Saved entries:
------------------------------------

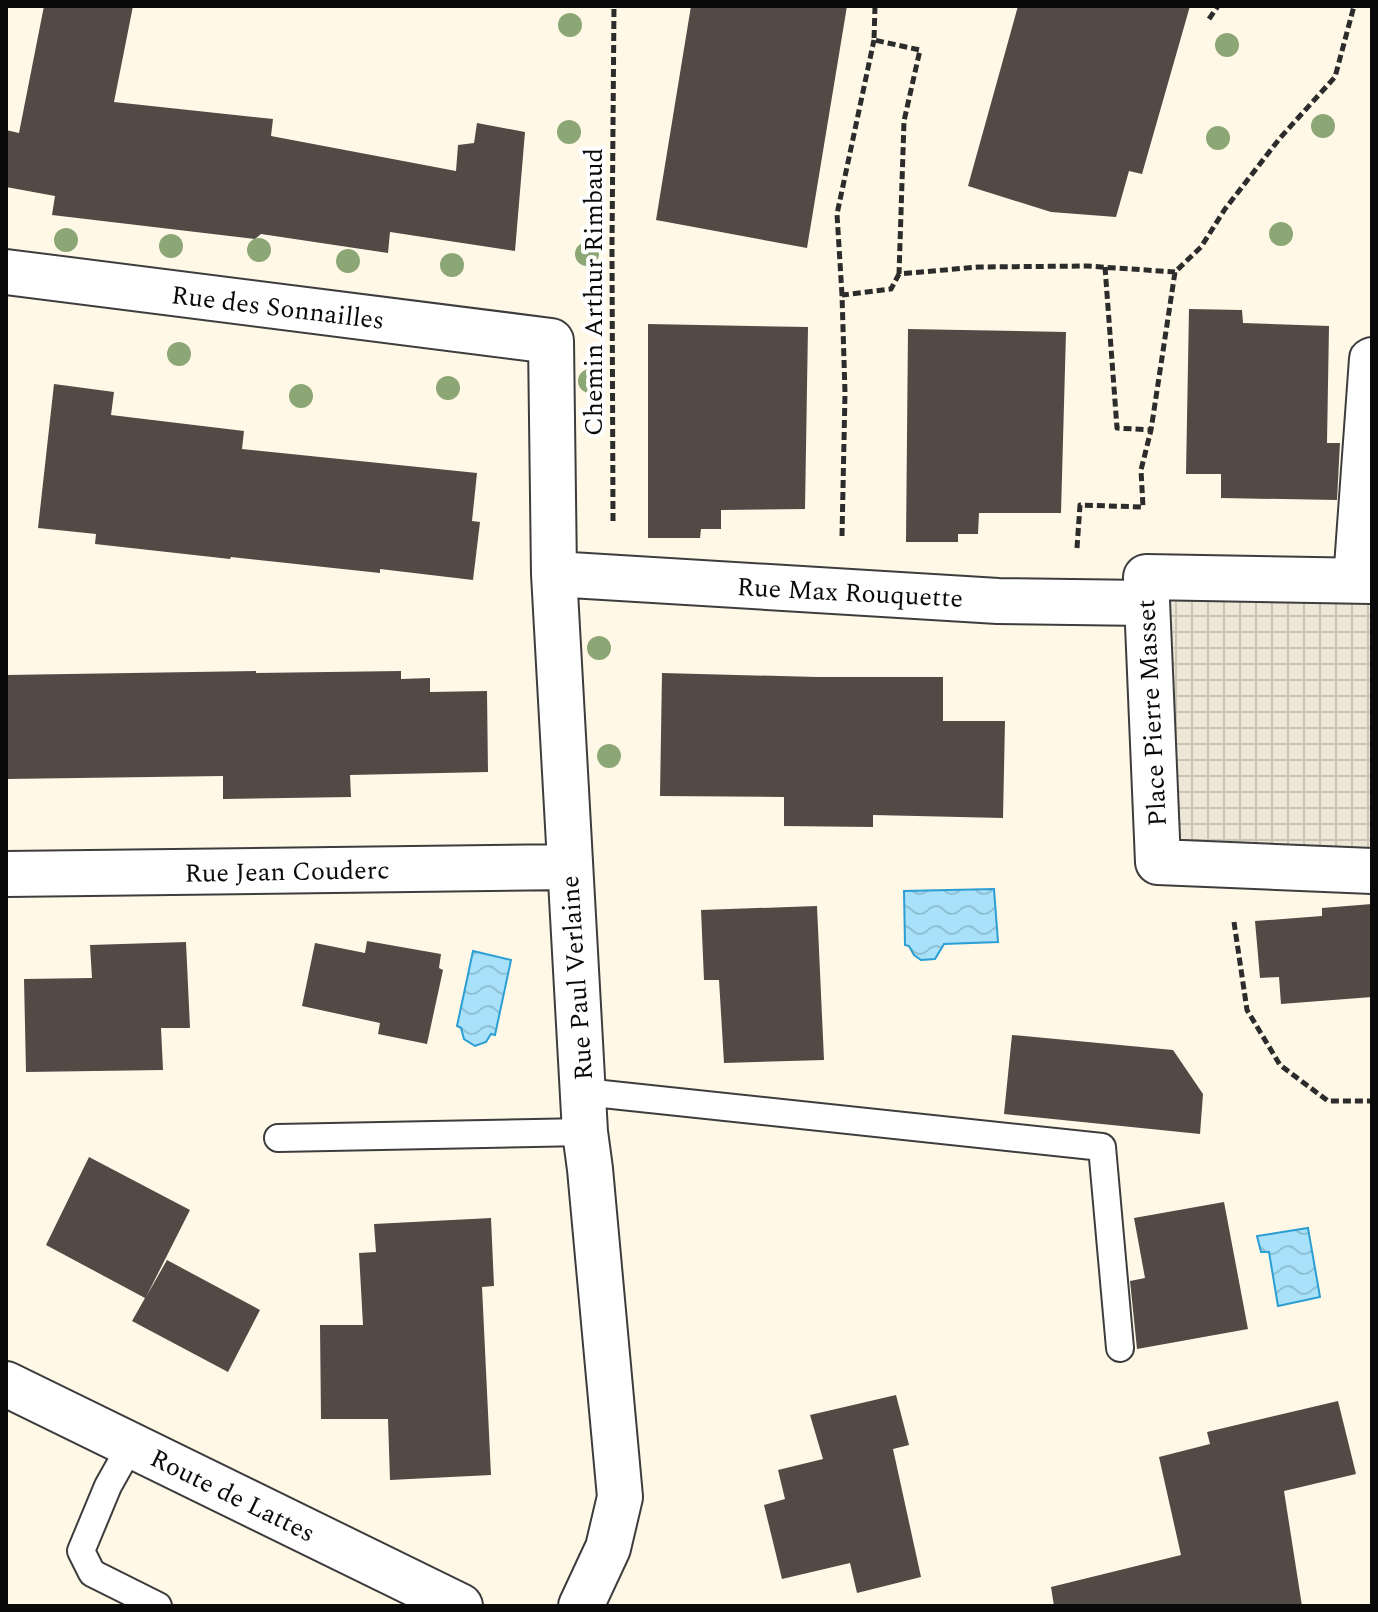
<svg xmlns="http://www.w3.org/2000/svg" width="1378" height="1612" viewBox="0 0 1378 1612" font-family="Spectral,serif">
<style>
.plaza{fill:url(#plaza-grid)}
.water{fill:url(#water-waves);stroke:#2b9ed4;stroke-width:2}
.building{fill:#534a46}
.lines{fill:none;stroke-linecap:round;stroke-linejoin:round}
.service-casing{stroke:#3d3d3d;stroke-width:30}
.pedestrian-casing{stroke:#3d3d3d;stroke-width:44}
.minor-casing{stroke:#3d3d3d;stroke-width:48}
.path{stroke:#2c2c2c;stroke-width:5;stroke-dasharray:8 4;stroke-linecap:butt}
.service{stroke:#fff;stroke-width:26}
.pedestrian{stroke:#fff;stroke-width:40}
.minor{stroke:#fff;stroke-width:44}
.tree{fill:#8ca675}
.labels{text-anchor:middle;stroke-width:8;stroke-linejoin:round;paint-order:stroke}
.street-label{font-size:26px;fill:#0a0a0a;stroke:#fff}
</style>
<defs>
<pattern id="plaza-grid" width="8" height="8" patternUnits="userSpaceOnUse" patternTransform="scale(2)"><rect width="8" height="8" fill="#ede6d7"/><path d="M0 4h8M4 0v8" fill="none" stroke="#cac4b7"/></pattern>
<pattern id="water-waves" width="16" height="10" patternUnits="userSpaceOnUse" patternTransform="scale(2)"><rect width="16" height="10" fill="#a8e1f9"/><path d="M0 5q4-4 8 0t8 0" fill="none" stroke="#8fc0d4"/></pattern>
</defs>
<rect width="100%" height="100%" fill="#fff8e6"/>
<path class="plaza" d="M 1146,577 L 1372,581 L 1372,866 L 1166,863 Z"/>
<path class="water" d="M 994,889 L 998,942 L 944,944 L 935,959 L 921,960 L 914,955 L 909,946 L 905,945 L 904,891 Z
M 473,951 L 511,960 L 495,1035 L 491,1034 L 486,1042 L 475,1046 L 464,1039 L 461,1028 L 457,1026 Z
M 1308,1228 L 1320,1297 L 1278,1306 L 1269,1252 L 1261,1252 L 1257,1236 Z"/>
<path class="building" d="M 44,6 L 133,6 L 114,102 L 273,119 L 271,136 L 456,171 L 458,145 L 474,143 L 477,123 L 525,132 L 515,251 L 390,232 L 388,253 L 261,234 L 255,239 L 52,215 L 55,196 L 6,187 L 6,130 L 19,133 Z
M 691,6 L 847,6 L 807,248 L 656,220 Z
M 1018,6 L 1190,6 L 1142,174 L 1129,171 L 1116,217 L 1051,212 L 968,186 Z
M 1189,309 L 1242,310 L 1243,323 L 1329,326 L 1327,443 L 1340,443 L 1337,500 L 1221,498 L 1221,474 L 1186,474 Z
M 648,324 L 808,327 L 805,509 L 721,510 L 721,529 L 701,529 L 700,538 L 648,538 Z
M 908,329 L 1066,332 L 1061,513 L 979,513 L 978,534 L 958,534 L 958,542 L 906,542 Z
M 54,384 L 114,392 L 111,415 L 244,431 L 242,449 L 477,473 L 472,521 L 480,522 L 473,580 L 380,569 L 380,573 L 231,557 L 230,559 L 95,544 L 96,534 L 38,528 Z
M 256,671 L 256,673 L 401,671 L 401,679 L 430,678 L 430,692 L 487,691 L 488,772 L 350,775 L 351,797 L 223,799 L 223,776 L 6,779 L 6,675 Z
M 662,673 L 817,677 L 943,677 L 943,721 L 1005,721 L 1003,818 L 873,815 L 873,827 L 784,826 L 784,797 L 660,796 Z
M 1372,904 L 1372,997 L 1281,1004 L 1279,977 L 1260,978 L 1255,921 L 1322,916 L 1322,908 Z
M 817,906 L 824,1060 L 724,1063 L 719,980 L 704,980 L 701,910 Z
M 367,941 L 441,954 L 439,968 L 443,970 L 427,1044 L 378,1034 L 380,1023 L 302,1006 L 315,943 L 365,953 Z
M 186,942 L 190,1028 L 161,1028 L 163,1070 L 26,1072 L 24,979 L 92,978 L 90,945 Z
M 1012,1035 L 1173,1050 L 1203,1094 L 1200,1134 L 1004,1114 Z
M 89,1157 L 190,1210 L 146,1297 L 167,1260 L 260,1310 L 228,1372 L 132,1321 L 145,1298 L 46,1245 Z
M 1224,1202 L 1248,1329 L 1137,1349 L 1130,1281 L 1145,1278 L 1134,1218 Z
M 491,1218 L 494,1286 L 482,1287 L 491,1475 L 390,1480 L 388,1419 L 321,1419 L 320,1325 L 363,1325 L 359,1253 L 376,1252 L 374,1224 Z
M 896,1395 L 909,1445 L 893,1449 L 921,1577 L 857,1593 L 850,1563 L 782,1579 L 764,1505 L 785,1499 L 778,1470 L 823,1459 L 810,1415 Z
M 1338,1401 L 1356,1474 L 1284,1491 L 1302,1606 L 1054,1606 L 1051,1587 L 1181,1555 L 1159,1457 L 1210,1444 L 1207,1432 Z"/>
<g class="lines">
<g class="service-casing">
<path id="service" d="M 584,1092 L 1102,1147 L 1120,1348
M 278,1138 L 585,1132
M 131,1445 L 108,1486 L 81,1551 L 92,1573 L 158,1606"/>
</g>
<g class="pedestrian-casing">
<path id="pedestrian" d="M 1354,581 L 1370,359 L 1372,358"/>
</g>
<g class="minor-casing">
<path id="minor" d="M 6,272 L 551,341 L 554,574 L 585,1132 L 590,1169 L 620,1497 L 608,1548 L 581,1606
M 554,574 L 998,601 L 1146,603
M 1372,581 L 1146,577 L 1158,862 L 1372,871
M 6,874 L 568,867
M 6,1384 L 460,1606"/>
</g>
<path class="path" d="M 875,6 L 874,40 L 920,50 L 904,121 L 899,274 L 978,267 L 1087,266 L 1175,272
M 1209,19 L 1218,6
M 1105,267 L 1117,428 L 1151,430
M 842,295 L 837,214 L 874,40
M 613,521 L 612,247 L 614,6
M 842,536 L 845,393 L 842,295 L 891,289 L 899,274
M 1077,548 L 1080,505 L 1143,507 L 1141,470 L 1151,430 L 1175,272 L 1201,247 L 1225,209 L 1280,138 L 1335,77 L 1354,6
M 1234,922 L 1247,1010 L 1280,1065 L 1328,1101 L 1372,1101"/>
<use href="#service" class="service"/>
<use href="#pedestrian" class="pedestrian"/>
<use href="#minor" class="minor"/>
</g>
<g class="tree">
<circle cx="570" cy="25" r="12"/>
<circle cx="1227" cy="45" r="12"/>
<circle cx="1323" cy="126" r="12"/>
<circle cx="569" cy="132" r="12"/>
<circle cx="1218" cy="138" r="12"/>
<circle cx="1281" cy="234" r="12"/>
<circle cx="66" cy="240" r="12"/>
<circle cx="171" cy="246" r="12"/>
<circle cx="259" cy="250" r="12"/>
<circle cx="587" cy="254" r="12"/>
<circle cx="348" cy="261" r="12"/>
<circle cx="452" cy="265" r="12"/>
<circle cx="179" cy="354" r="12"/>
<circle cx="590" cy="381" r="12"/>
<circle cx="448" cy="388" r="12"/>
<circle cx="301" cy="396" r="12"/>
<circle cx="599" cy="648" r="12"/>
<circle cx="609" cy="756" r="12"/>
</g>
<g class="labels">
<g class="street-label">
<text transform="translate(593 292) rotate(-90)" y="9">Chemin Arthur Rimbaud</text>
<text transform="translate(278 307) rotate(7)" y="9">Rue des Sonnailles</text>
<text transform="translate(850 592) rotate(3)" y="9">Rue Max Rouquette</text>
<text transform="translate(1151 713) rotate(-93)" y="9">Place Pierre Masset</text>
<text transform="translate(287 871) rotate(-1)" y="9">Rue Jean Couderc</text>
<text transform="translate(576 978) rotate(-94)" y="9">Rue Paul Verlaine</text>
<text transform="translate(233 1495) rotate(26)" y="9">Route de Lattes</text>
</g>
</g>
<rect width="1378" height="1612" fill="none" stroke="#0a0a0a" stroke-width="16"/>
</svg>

------------------------------------

What is expected: Show every line of the records above that contains the word "linecap".

Your solution:
.lines{fill:none;stroke-linecap:round;stroke-linejoin:round}
.path{stroke:#2c2c2c;stroke-width:5;stroke-dasharray:8 4;stroke-linecap:butt}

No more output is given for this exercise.